On Sunday evening, The Associated Press reported that the famous gossip columnist Liz Smith had passed away at the age of 94. The confirmation of Smith's death was given by her literary agent, Joni Evans, who said that the syndicated columnist passed away due to natural causes. Over the time, media reports about Smith discussed her declining health, including a New York Times interviews that briefly detailed a minor stroke she endured earlier this year. "I'm just fine. I can't walk. I can't talk as well as I used to, but I'm relatively healthy otherwise," Smith told John Leland in July. A memorial service for the writer will be held in spring.
Smith attended the University of Texas where she completed a journalism degree in 1949. During her time in school, she worked for the student paper known as The Daily Texan. The columnist's ascension in journalism seemed to have taken place when she moved up north to New York and began working for CBS Radio as a news producer.
Interestingly enough, the legendary gossip columnist's journey in the field began without her own byline and face next to her words. In the early days of writing about the hip crowd of society and the entertainment industry, Smith ghost-wrote her observations for the Cholly Knickerbocker column for Hearst. She was joined by other columnists who also used the pseudonym, including writers like Igor Cassini and Charles Rensselaer.
According to those who had read her work for years, Smith was not exactly your typical gossip columnist. Even after having worked at different places over the years like the New York Daily News, The New York Post, and Newsday, Smith had apparently exhibited very little interest in baseless rumors about elite figures of American society, according to the autobiography on her which was titled "Natural Blonde" and came out in 2000. The authors of the book, Jane and Michael Stern, once wrote that when Smith "escorts us into the private lives of popular culture's gods and monsters, it's with a spirit of wonder, not meanness."

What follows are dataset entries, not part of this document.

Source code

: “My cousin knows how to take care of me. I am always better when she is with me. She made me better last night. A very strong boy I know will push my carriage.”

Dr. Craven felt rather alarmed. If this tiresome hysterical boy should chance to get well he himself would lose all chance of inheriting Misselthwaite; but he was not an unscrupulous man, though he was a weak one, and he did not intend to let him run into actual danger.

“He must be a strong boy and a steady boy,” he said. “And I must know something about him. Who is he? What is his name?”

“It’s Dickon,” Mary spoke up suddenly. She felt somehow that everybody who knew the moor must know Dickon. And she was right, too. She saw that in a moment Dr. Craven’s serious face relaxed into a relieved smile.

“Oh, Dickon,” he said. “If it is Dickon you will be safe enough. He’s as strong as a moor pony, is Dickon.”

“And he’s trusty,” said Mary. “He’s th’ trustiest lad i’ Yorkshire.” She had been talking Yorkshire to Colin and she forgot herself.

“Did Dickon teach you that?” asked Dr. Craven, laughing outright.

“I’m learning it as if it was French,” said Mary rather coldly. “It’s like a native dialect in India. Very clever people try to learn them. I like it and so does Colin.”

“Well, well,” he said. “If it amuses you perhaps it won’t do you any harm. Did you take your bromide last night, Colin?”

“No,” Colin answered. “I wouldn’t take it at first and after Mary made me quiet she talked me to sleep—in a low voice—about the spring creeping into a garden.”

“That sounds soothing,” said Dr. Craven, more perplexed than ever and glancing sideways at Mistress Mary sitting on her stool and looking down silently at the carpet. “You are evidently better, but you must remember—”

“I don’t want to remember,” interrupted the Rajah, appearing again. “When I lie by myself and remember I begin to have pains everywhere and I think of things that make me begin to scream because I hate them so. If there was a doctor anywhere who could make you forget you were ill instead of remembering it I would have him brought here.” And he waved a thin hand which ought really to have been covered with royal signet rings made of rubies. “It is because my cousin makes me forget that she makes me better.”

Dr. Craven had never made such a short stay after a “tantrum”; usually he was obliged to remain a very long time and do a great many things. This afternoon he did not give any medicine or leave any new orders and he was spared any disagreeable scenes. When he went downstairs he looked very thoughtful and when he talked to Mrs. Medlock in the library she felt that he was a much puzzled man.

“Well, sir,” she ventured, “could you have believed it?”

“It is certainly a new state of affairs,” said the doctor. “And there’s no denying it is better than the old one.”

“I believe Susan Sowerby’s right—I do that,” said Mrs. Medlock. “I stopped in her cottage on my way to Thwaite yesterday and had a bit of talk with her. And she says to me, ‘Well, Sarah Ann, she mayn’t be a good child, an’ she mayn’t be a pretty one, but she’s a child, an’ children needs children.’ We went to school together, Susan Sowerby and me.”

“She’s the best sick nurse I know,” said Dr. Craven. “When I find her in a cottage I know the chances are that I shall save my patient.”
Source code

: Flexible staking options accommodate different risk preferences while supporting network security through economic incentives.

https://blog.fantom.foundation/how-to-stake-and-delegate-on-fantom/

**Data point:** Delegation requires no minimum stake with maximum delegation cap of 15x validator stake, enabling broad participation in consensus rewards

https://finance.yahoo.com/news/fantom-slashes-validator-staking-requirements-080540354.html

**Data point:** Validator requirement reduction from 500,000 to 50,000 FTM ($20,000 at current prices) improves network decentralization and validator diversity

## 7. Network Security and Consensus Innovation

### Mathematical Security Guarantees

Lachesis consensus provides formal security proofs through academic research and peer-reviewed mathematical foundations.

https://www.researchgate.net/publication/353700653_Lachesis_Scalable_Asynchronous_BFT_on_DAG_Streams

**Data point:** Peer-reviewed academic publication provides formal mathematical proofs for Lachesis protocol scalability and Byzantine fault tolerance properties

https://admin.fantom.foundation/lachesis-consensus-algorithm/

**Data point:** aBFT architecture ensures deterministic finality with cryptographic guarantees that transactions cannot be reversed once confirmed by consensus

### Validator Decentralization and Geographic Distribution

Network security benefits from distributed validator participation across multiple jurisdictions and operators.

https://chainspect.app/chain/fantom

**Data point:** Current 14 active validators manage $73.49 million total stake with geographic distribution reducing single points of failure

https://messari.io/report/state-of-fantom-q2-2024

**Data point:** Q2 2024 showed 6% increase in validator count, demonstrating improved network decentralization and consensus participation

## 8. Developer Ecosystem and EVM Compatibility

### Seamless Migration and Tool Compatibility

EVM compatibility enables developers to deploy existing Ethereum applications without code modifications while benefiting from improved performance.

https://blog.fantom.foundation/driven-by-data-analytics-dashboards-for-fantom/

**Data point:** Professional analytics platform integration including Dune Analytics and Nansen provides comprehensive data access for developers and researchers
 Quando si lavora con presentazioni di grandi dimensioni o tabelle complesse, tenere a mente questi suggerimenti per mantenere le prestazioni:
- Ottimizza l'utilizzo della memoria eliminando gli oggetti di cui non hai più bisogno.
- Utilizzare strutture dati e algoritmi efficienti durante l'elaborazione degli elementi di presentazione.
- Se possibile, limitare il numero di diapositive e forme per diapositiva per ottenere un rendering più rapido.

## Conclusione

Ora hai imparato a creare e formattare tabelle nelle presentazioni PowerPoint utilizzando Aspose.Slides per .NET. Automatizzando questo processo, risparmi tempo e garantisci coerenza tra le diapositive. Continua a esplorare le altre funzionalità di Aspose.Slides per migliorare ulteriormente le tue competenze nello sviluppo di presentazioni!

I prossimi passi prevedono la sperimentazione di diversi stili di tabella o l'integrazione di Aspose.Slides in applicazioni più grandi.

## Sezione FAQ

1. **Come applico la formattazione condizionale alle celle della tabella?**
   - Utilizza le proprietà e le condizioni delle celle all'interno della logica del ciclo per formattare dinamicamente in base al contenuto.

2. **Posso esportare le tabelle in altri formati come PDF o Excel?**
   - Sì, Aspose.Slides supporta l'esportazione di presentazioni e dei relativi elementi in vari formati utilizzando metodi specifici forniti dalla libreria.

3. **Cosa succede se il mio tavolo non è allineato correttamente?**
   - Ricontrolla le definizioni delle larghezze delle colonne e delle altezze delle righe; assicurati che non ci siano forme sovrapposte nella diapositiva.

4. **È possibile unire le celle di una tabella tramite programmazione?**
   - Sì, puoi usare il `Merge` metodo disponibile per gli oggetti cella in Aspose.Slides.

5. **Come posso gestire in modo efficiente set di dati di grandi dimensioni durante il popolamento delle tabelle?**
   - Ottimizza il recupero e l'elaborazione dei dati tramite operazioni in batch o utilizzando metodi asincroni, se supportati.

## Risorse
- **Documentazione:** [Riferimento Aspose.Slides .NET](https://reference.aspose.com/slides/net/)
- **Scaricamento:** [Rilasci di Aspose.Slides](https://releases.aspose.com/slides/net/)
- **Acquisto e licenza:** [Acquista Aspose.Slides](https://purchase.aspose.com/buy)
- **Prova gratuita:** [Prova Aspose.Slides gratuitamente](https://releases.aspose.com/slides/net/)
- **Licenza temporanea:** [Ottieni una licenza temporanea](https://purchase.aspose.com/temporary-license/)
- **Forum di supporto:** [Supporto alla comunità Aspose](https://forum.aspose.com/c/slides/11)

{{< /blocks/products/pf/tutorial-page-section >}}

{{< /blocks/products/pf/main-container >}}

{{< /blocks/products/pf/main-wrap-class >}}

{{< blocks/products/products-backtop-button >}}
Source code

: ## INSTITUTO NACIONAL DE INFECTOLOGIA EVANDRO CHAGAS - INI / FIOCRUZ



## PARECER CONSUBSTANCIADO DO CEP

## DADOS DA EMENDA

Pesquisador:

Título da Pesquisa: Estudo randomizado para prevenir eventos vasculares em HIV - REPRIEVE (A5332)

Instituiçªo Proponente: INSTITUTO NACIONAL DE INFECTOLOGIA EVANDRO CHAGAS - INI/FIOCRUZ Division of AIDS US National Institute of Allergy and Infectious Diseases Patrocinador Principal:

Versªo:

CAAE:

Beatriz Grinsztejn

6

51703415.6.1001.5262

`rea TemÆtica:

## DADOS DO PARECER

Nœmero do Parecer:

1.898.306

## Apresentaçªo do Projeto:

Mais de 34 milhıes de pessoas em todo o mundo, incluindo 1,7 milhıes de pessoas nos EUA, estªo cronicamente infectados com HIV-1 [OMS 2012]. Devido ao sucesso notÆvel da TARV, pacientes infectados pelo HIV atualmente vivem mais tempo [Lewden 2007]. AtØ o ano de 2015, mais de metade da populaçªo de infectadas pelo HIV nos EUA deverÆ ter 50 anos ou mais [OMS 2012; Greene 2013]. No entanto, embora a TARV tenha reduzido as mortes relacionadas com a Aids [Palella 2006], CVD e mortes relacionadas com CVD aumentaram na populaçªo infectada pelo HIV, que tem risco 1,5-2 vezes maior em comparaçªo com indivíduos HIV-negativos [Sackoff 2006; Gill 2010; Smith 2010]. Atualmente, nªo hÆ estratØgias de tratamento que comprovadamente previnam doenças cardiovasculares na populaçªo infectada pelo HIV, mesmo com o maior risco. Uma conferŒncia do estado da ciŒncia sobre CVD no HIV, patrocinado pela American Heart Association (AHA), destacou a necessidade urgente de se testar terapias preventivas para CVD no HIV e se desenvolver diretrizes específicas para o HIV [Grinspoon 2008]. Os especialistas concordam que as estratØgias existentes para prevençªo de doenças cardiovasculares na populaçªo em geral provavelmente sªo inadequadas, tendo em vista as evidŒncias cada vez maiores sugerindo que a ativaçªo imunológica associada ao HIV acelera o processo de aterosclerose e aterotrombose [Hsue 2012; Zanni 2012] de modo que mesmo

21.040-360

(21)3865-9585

Perhaps one of the most heartwarming descriptions of Smith came from both authors who wrote about her approachability in spite of having reached the top of Manhattan's oft-inaccessible socialite ladder. "It is hard not to like this candid Lone Star refugee who arrived in Penn Station with two suitcases in September 1949," the authors wrote. Smith who had socialized among the likes of "Trump, Forbes, Onassis, Hepburn and Madonna" had remained "a good ol' girl in custom cowboy boots."
Smith wasn't limited to being a gossip columnist. Beyond her writing about society and its affluent members, Smith was an advocate for educational programs and had reportedly raised money for the literary program under Literacy Volunteers. On the frontier of gender progressivism, Smith was a member of the Women's Action Alliance. In 1986, a "roast" of the writer was held to raise money for the WAA.
With the mass distribution of gossip brought on by social media in the United States, the writer noted there was a change in her genre of writing, and how it was wielded in media. And she seemed to dislike it.
In the interview with Leland for The Times, Smith spoke of quantity versus quality when it came to gossip news and said, "Maybe gossip is still amusing, but I don’t think it’s as much fun as it used to be, because it’s now all-pervasive. Someone you never knew their name is on the front page, making millions of dollars or going broke, and you never heard of them before. In the past we were able to identify important people and stars."